PROVIDED TEXT
'''

Days later, my friend could hardly get out of her bed. Her emotional pain, coupled with a mild case of sunstroke, left her entire body feeling as though it were old and brittle. She had dodged the kiss of death once more.
While my friend ponders how many lives she has left, Israel's state-sanctioned terrorism against an entire society continues unabated. And while Israel's vice-like grip tightens on the Palestinians, U.S. congressional members compete to appease our only "ally" in the Middle East at any cost - human and civil rights abuses and all.
What this piece captures is a secret the Israelis have yet to fathom: The accumulating will of the Palestinian people to survive.
Daily Israeli tanks and planes attack. Daily Israeli IDF forces intimidate. Daily members of the Mossad and its infrastructure assassinate. Daily Israel's giant bulldozers, supplied by an American company, as are many other weapons used by the Israelis, destroy more homes, orchards, roads, and ancient structures.
But what all of this encourages is a cold, increasingly detached Palestinian realism. To get to the other side, one must survive this eon of chaos.

'''

WORK INSTRUCTIONS
a) Reproduce the part of the passage on Palestinian survival that opens with "What this piece" and closes with "eon of chaos.", swapping "bulldozers" for "excavators".
b) Write the next part of the passage on Palestinian survival, picking up after its last sentence.

DATASET EXTRACT
'''

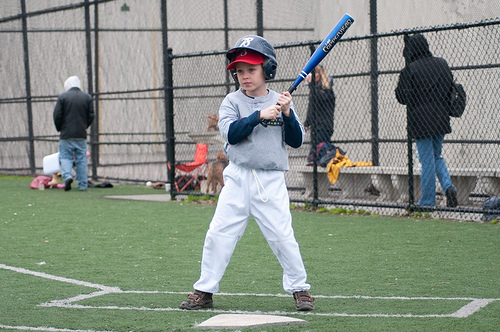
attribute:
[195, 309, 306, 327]
home base — white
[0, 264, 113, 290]
line — white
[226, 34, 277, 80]
helmet — black, lettered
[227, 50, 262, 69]
baseball hat — red, white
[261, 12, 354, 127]
baseball bat — blue, being held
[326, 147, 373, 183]
jacket — yellow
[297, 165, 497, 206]
bench — cement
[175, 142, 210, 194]
seat — red, open, pop up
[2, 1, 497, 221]
fence — chain link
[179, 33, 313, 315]
kid — playing, standing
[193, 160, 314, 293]
pants — white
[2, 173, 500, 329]
grass — green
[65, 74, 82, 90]
hood — over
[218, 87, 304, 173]
shirt — grey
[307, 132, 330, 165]
jeans — blue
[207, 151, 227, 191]
dog — brown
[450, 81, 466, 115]
backpack — black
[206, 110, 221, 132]
dog — brown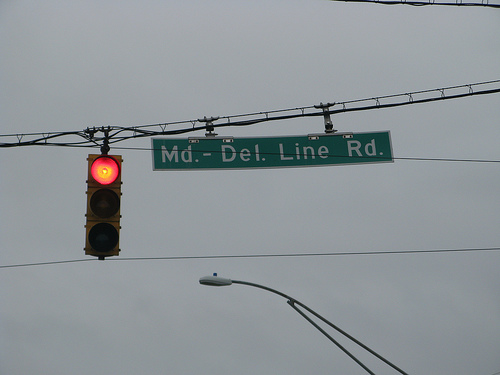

'''

RESPONSES IN ORDER
a)
What this piece captures is a secret the Israelis have yet to fathom: The accumulating will of the Palestinian people to survive.
Daily Israeli tanks and planes attack. Daily Israeli IDF forces intimidate. Daily members of the Mossad and its infrastructure assassinate. Daily Israel's giant excavators, supplied by an American company, as are many other weapons used by the Israelis, destroy more homes, orchards, roads, and ancient structures.
But what all of this encourages is a cold, increasingly detached Palestinian realism. To get to the other side, one must survive this eon of chaos.

b)
At one level, immediate anger is generated and it fights back, now, with rockets, body bombs, and even sticks and stones. Those are the reactors. They keep the Israelis off balance, but make unremitting trouble for the Palestinian people.
But at another level the cooler heads think of ways Palestinian society can survive, until this passes. Those are the reflectors. They have developed incredible coping skills, and these are the people the Israelis cannot defeat. That is because, in a way that probably only God understands, as humans the Israeli hardliners are not equal to them.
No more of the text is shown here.